#### Your instructions
Update the lines of the listing starting at the line that contains "64: (33, 4)" and ending at the line that contains "77: (154, 101)" by replacing "(148, 132)" with "(149, 133)", then give those lines again with everything else unchanged. Leave the pictures out of the answer.

- - - - -

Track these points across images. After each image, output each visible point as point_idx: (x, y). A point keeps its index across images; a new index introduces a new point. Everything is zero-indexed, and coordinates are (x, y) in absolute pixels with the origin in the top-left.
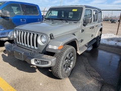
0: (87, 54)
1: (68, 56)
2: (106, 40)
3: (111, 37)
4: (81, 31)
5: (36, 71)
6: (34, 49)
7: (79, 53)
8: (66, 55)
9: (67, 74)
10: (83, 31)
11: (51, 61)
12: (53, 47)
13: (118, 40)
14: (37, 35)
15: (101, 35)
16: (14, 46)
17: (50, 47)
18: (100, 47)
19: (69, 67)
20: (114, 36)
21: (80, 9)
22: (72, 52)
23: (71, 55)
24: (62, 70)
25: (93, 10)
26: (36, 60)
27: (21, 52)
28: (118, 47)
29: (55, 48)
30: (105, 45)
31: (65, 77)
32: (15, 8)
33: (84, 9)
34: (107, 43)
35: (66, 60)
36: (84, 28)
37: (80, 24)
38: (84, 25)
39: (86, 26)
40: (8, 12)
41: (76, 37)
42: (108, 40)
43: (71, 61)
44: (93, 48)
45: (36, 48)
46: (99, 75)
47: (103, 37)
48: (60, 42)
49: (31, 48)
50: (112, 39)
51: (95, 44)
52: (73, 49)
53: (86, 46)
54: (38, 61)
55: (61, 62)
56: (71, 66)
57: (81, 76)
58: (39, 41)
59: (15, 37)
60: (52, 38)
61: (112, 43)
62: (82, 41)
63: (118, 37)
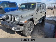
0: (39, 25)
1: (29, 26)
4: (35, 14)
5: (15, 33)
6: (14, 23)
7: (35, 24)
8: (29, 25)
9: (29, 34)
10: (37, 14)
11: (21, 28)
12: (22, 22)
13: (54, 18)
14: (15, 16)
15: (45, 15)
16: (4, 22)
17: (21, 22)
18: (45, 21)
19: (30, 30)
20: (52, 16)
21: (35, 4)
22: (32, 24)
23: (31, 25)
24: (27, 32)
25: (41, 4)
26: (15, 28)
27: (7, 24)
28: (54, 21)
29: (23, 22)
31: (28, 35)
32: (5, 4)
33: (37, 4)
34: (49, 19)
35: (29, 28)
36: (37, 12)
37: (35, 11)
38: (37, 11)
40: (2, 6)
41: (33, 17)
42: (49, 17)
43: (31, 28)
44: (42, 21)
45: (14, 22)
46: (44, 34)
47: (47, 16)
48: (25, 19)
49: (12, 22)
51: (43, 20)
52: (32, 22)
53: (38, 21)
54: (16, 29)
55: (26, 28)
56: (31, 30)
57: (36, 35)
58: (16, 19)
59: (5, 18)
60: (22, 17)
61: (51, 19)
62: (36, 18)
63: (53, 16)
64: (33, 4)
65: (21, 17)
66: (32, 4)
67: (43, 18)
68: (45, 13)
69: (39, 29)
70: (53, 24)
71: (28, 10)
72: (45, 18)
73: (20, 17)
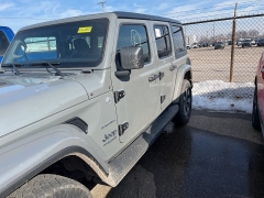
2: (206, 99)
3: (218, 89)
7: (115, 179)
15: (190, 89)
20: (224, 85)
21: (100, 26)
30: (205, 112)
34: (210, 105)
42: (212, 96)
50: (221, 94)
61: (223, 104)
63: (233, 86)
64: (88, 30)
66: (82, 30)
67: (175, 110)
68: (188, 76)
72: (190, 105)
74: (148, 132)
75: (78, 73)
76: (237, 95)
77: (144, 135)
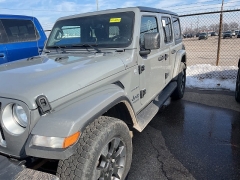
2: (196, 80)
3: (206, 71)
4: (136, 71)
10: (141, 69)
15: (185, 70)
17: (38, 140)
21: (128, 17)
22: (118, 136)
23: (115, 145)
25: (159, 16)
30: (196, 90)
33: (138, 16)
34: (200, 84)
35: (103, 164)
36: (142, 61)
37: (132, 55)
38: (144, 55)
39: (149, 57)
41: (124, 92)
42: (201, 77)
47: (189, 73)
50: (209, 76)
60: (44, 109)
61: (211, 84)
62: (143, 94)
63: (219, 68)
64: (118, 20)
65: (39, 107)
66: (113, 20)
67: (175, 85)
68: (184, 59)
69: (162, 152)
70: (224, 109)
71: (93, 50)
72: (184, 83)
73: (34, 106)
74: (157, 100)
75: (114, 52)
76: (223, 76)
77: (154, 101)
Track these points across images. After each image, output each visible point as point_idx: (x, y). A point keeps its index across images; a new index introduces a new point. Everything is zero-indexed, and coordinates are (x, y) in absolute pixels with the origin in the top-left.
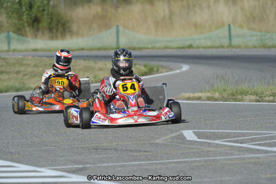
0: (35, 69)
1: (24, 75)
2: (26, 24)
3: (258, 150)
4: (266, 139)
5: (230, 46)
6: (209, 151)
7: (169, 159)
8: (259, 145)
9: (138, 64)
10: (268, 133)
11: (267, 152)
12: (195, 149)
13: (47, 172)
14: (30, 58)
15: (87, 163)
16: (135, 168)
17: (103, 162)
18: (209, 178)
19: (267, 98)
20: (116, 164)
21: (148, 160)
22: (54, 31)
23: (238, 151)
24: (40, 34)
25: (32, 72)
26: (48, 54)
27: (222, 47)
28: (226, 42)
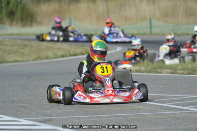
0: (11, 48)
1: (4, 52)
2: (5, 16)
3: (175, 108)
4: (180, 100)
5: (151, 34)
6: (140, 109)
7: (111, 114)
8: (175, 104)
9: (86, 46)
10: (181, 97)
11: (181, 110)
12: (129, 107)
13: (24, 121)
14: (8, 40)
15: (53, 116)
16: (87, 120)
17: (64, 115)
18: (141, 128)
19: (179, 72)
20: (73, 117)
21: (96, 114)
22: (25, 21)
23: (161, 109)
24: (14, 23)
25: (9, 50)
26: (20, 37)
27: (145, 34)
28: (148, 31)
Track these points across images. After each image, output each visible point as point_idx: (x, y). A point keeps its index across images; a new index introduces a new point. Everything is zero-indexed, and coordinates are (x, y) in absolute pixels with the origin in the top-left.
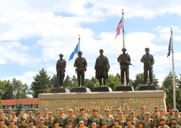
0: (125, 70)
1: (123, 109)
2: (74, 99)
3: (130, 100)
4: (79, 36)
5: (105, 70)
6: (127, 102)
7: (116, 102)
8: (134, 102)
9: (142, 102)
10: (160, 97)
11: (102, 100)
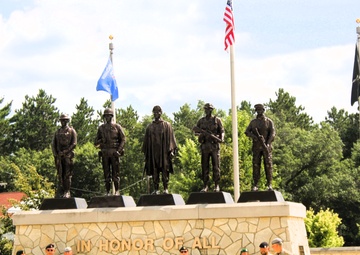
0: (211, 154)
1: (202, 244)
2: (96, 223)
3: (217, 223)
4: (111, 38)
5: (165, 156)
6: (211, 229)
7: (188, 228)
8: (226, 228)
9: (243, 227)
10: (280, 217)
11: (156, 224)
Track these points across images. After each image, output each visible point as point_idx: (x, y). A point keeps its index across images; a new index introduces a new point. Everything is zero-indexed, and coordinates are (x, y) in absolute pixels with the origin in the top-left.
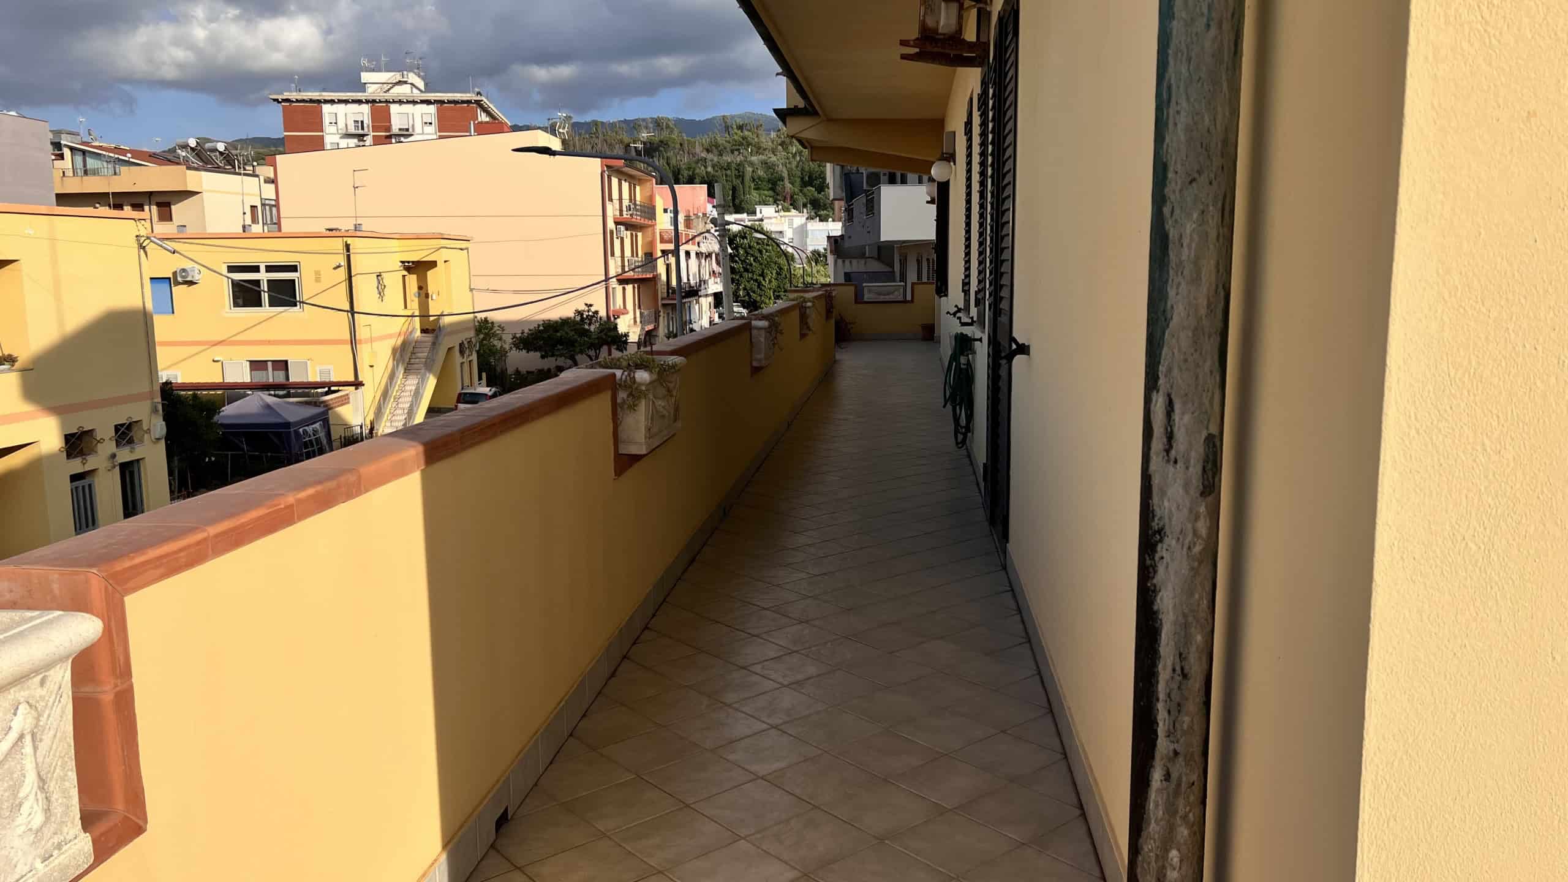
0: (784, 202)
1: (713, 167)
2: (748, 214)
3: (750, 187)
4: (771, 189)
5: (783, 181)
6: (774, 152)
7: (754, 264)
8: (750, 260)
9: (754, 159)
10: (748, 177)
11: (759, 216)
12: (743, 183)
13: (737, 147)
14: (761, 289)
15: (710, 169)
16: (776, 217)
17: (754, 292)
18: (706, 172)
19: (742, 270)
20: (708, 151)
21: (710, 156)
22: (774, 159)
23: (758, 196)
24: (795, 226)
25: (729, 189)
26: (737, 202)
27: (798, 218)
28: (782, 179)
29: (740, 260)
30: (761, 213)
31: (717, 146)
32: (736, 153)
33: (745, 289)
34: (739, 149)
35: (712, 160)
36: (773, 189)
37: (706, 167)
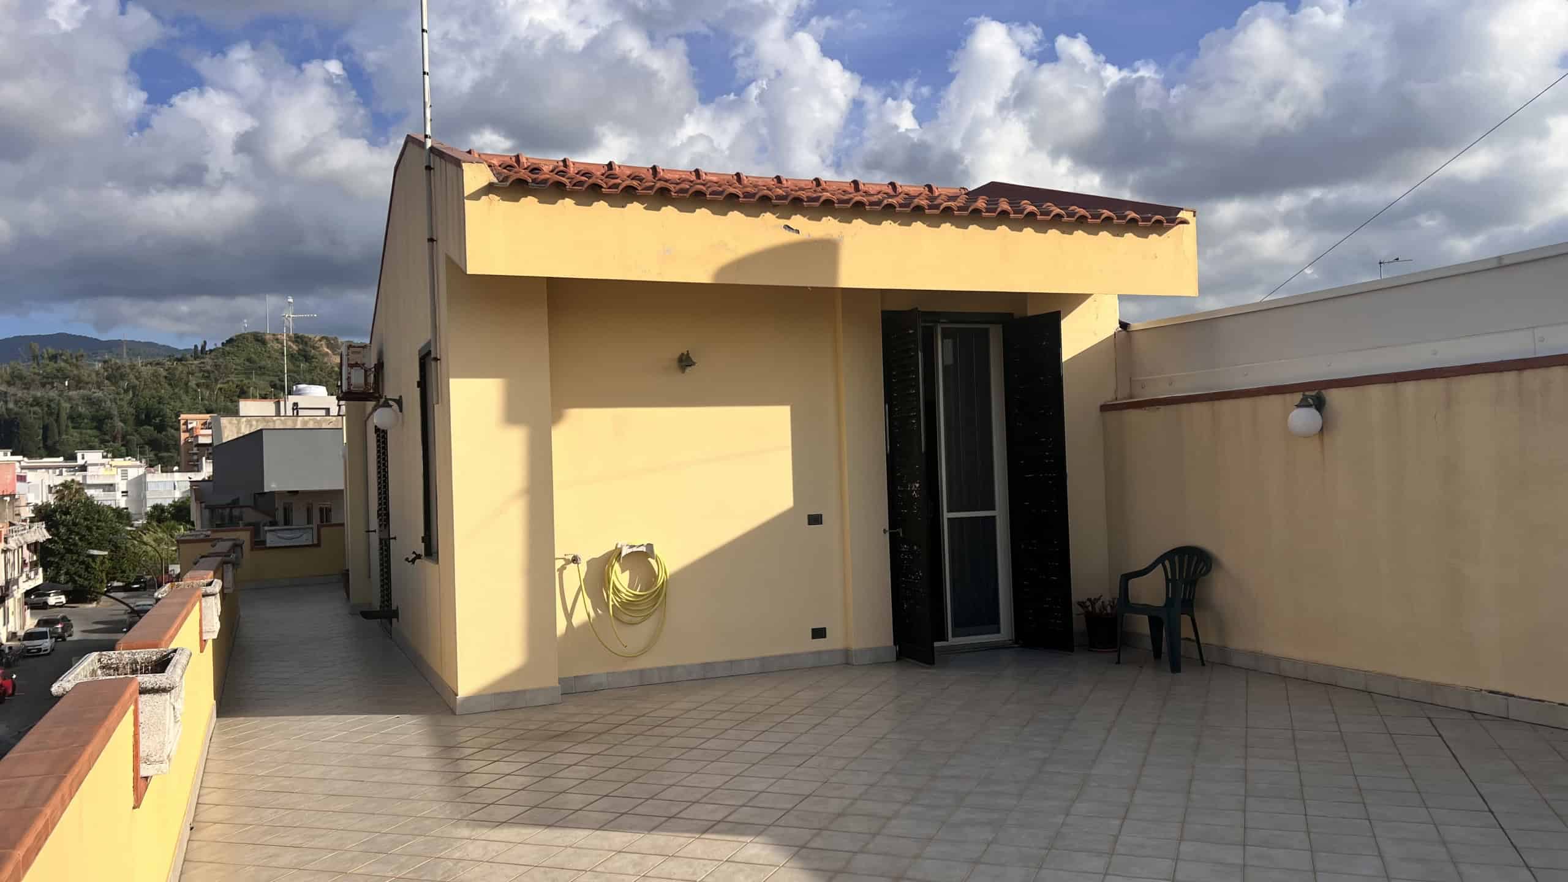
0: (114, 442)
1: (16, 402)
2: (66, 459)
3: (67, 426)
4: (96, 428)
5: (112, 419)
6: (99, 386)
7: (80, 544)
8: (74, 539)
9: (72, 393)
10: (64, 416)
11: (80, 462)
12: (57, 420)
13: (50, 380)
14: (89, 572)
15: (11, 405)
16: (103, 464)
17: (80, 576)
18: (7, 409)
19: (62, 551)
20: (9, 384)
21: (12, 390)
22: (99, 394)
23: (78, 436)
24: (130, 478)
25: (39, 428)
26: (50, 443)
27: (134, 468)
28: (109, 416)
29: (62, 540)
30: (83, 458)
31: (21, 377)
32: (48, 386)
33: (66, 573)
34: (53, 383)
35: (15, 395)
36: (99, 428)
37: (6, 402)
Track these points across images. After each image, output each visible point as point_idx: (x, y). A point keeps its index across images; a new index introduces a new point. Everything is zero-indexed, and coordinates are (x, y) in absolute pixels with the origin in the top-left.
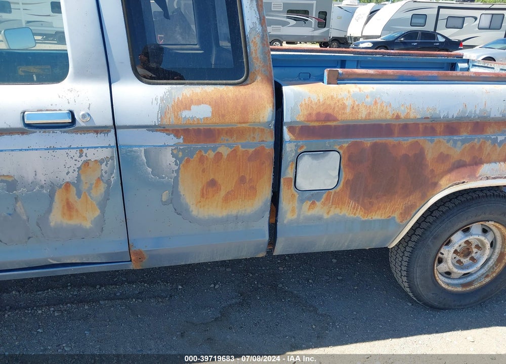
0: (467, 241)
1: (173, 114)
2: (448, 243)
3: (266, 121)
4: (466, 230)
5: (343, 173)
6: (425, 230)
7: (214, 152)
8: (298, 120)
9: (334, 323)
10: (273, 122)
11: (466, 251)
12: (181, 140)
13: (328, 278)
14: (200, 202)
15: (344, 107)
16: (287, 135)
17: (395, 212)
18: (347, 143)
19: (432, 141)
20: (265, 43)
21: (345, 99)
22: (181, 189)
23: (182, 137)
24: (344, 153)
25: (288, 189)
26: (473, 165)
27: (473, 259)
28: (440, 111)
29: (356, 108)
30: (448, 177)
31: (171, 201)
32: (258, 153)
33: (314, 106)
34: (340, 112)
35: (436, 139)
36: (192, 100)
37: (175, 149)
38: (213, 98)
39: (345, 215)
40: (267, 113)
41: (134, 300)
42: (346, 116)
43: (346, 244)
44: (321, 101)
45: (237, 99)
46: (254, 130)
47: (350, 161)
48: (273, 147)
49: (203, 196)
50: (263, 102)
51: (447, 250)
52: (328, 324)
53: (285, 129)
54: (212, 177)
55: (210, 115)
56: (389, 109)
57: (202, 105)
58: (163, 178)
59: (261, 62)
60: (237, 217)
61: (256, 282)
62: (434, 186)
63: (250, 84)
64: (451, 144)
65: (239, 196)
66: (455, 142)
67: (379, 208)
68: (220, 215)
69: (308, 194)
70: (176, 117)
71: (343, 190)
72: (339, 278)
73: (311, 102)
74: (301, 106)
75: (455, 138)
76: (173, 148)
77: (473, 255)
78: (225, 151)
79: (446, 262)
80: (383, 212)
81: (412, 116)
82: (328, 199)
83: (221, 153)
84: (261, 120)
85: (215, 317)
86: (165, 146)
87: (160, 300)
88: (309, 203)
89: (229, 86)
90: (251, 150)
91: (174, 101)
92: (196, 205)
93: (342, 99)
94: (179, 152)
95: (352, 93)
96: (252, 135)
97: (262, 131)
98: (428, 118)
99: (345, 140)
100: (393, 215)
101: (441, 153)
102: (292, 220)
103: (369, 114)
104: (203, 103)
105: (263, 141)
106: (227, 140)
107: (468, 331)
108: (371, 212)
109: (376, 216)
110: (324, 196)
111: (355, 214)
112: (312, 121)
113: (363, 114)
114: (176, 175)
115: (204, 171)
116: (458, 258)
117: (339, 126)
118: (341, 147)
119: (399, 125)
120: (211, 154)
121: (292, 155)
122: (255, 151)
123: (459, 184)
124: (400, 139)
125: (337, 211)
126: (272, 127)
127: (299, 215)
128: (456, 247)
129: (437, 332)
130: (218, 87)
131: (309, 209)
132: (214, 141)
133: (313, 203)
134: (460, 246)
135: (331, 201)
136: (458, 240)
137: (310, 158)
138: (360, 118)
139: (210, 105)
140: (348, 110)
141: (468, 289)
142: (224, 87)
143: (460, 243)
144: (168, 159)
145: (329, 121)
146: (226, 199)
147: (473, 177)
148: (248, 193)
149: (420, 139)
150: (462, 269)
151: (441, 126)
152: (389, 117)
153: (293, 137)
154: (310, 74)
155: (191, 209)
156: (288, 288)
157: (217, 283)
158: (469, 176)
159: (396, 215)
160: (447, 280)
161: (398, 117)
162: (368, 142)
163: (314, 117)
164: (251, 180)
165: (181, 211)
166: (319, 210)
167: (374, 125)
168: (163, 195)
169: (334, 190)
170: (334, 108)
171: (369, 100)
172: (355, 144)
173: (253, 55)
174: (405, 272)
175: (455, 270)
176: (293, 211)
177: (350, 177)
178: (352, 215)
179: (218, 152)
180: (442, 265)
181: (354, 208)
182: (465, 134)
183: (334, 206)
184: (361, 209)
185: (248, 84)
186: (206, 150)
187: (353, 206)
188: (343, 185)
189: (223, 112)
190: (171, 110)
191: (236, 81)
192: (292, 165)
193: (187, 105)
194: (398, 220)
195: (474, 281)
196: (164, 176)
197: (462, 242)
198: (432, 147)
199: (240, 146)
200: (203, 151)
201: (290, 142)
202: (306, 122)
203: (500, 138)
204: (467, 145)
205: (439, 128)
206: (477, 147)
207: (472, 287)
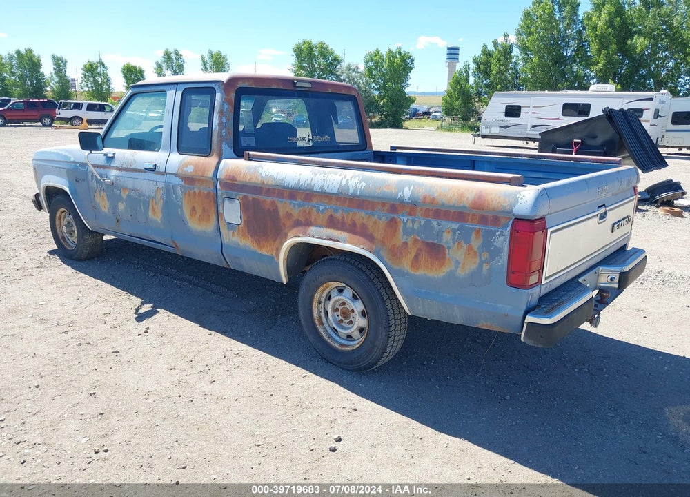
1: (181, 169)
2: (330, 298)
5: (243, 216)
8: (222, 178)
10: (213, 177)
11: (346, 314)
14: (191, 218)
15: (241, 173)
16: (219, 186)
17: (273, 251)
18: (242, 196)
19: (282, 202)
22: (184, 208)
23: (184, 181)
24: (241, 201)
25: (222, 220)
26: (305, 225)
27: (351, 322)
28: (284, 182)
29: (245, 174)
30: (292, 231)
31: (181, 215)
32: (208, 194)
33: (229, 171)
34: (239, 176)
35: (284, 201)
36: (189, 162)
37: (181, 187)
38: (195, 162)
40: (212, 172)
42: (240, 179)
45: (204, 164)
46: (206, 180)
47: (245, 207)
49: (191, 215)
50: (212, 166)
53: (218, 182)
54: (193, 205)
55: (192, 171)
56: (260, 177)
57: (191, 166)
59: (216, 146)
62: (286, 236)
64: (292, 206)
66: (294, 205)
67: (264, 246)
69: (230, 225)
71: (244, 227)
75: (294, 202)
80: (267, 250)
81: (270, 183)
82: (238, 230)
84: (209, 176)
86: (179, 185)
88: (232, 232)
89: (203, 157)
90: (206, 192)
91: (184, 163)
93: (241, 169)
96: (206, 184)
98: (279, 186)
99: (242, 194)
100: (273, 254)
101: (287, 212)
103: (251, 179)
105: (210, 188)
106: (198, 185)
108: (261, 248)
109: (265, 252)
110: (237, 228)
111: (254, 246)
112: (227, 180)
113: (248, 179)
114: (181, 200)
115: (190, 200)
117: (239, 184)
118: (240, 198)
119: (265, 188)
121: (221, 199)
123: (297, 237)
124: (266, 198)
126: (213, 181)
131: (232, 236)
132: (194, 185)
135: (240, 232)
137: (228, 203)
138: (246, 181)
139: (194, 166)
140: (242, 176)
141: (343, 349)
142: (201, 157)
144: (179, 192)
145: (234, 181)
147: (305, 234)
149: (275, 199)
150: (342, 328)
152: (259, 182)
153: (221, 188)
158: (302, 233)
161: (263, 183)
162: (251, 196)
163: (228, 177)
164: (207, 210)
167: (254, 186)
169: (240, 226)
171: (252, 170)
172: (246, 196)
173: (214, 142)
176: (226, 235)
177: (246, 218)
178: (252, 247)
179: (195, 191)
181: (252, 242)
182: (300, 200)
183: (242, 237)
185: (210, 157)
186: (191, 189)
187: (251, 240)
188: (244, 224)
189: (197, 170)
191: (206, 155)
193: (187, 165)
194: (276, 258)
196: (178, 200)
198: (282, 207)
199: (202, 189)
201: (220, 191)
203: (322, 208)
204: (301, 209)
205: (286, 194)
206: (307, 212)
207: (347, 348)
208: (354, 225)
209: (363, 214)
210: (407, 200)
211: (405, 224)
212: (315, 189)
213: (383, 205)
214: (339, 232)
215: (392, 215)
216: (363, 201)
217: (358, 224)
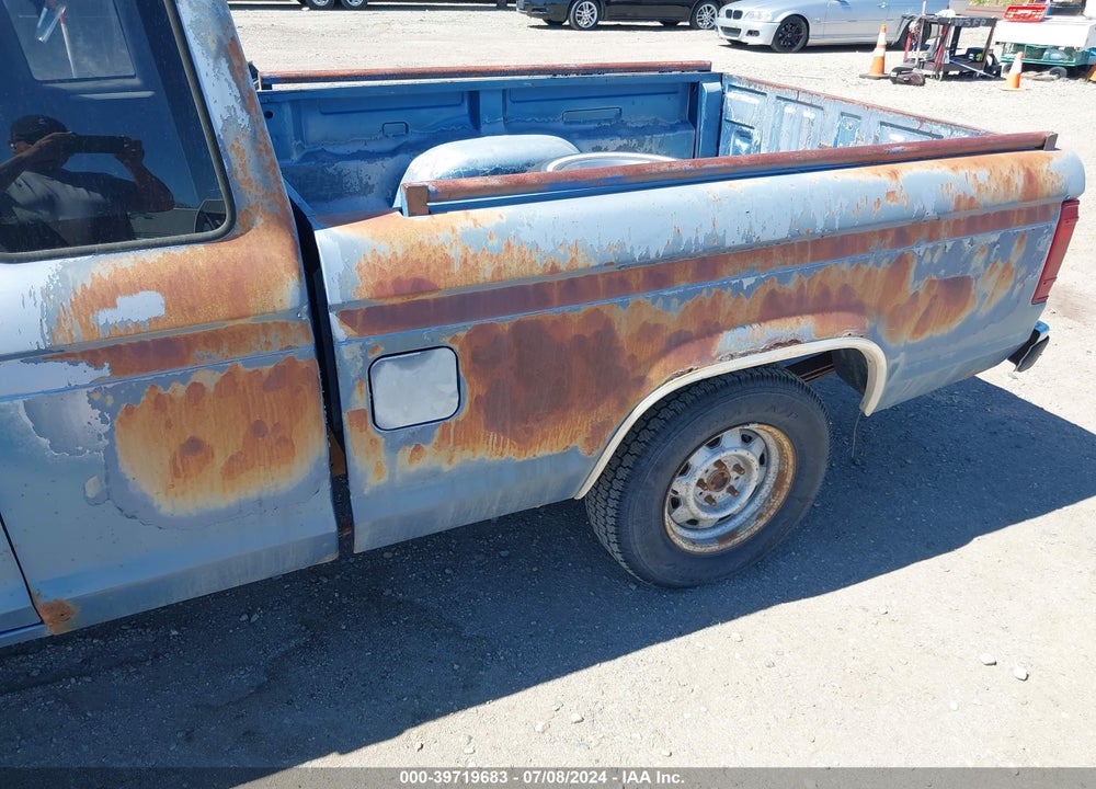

- - - - -

#### Answer to the problem
64: (33, 4)
65: (21, 17)
66: (32, 4)
67: (43, 18)
68: (45, 13)
69: (39, 29)
70: (53, 24)
71: (28, 10)
72: (45, 18)
73: (20, 17)
2: (206, 99)
3: (218, 89)
7: (115, 179)
15: (190, 89)
20: (224, 85)
21: (100, 26)
30: (205, 112)
34: (210, 105)
42: (212, 96)
50: (221, 94)
61: (223, 104)
63: (233, 86)
64: (88, 30)
66: (82, 30)
67: (175, 110)
68: (188, 76)
72: (190, 105)
74: (149, 133)
75: (78, 73)
76: (237, 95)
77: (144, 135)
2: (196, 80)
3: (206, 71)
4: (136, 71)
10: (141, 69)
15: (185, 70)
17: (38, 140)
21: (128, 17)
22: (118, 136)
23: (115, 145)
25: (159, 16)
30: (196, 90)
33: (138, 16)
34: (200, 84)
35: (103, 164)
36: (142, 61)
37: (132, 55)
38: (144, 55)
39: (149, 57)
41: (124, 92)
42: (201, 77)
47: (189, 73)
50: (209, 76)
60: (44, 109)
61: (211, 84)
62: (143, 94)
63: (219, 68)
64: (118, 20)
65: (39, 107)
66: (113, 20)
67: (175, 85)
68: (184, 59)
69: (162, 152)
70: (224, 109)
71: (93, 50)
72: (184, 83)
73: (34, 106)
74: (157, 100)
75: (114, 52)
76: (223, 76)
77: (154, 101)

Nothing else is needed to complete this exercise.